:: Prova tu ::
Trova nelle voci ogni riga che contiene la parola "wrist" e copiala, tenendo conto della differenza tra maiuscole e minuscole.

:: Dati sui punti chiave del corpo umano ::
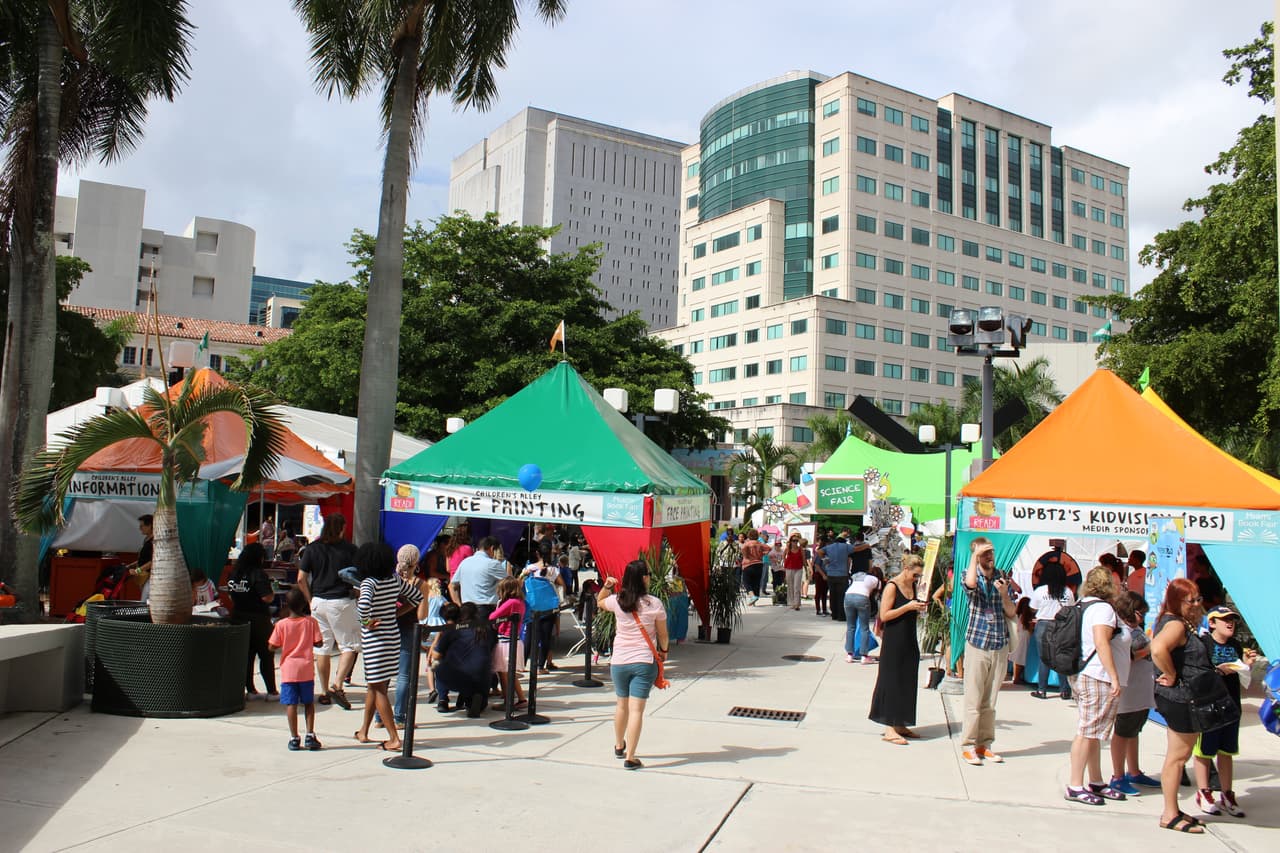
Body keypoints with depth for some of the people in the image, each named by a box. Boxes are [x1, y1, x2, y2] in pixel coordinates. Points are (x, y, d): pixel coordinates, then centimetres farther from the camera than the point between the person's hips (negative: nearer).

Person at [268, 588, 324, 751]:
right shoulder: (311, 622, -4)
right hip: (306, 669, 1)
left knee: (291, 704, 2)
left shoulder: (281, 624, -7)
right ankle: (310, 736, 9)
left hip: (288, 670, -1)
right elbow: (319, 643, -3)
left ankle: (294, 738, 2)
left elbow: (272, 647, -5)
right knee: (309, 703, 12)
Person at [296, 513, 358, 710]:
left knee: (323, 648, 11)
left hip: (319, 603, 4)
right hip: (341, 602, -4)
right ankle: (337, 685, -10)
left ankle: (326, 692, 18)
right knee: (350, 645, 5)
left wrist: (311, 601, 11)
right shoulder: (350, 549, -4)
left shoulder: (312, 548, 4)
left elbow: (301, 579, 2)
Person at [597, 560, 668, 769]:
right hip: (644, 662, -3)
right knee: (636, 709, -2)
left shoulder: (617, 601, -3)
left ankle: (619, 747, 40)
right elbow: (662, 634, 1)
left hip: (619, 662, 3)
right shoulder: (654, 604, -10)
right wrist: (664, 651, 18)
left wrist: (606, 587, 8)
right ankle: (630, 757, -5)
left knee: (622, 704, 21)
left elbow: (600, 603, 21)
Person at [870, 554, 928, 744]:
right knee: (892, 683, -5)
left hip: (909, 642, 8)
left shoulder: (912, 586, 11)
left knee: (907, 683, 12)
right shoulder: (892, 586, -12)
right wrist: (908, 607, -22)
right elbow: (884, 615, -18)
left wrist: (918, 610, 2)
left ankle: (900, 724, 21)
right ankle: (889, 729, -2)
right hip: (894, 643, -8)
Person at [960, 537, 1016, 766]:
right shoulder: (970, 574, -2)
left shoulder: (1001, 577, 8)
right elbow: (970, 583, -29)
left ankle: (984, 745, 18)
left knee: (990, 702, 10)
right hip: (977, 644, -4)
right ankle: (968, 746, 4)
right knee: (973, 700, -3)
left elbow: (1011, 613, 8)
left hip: (1000, 646, 4)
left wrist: (1004, 594, -10)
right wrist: (975, 556, -18)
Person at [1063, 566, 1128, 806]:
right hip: (1098, 678, -10)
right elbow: (1101, 643, -21)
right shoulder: (1103, 608, -12)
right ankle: (1075, 786, -5)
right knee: (1087, 732, -7)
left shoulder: (1082, 605, 16)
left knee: (1092, 733, 14)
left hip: (1081, 675, 10)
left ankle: (1096, 782, 22)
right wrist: (1115, 677, -22)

:: Risultato richiesto ::
left wrist: (311, 601, 11)
right wrist: (664, 651, 18)
left wrist: (606, 587, 8)
right wrist: (908, 607, -22)
left wrist: (918, 610, 2)
left wrist: (1004, 594, -10)
right wrist: (975, 556, -18)
right wrist: (1115, 677, -22)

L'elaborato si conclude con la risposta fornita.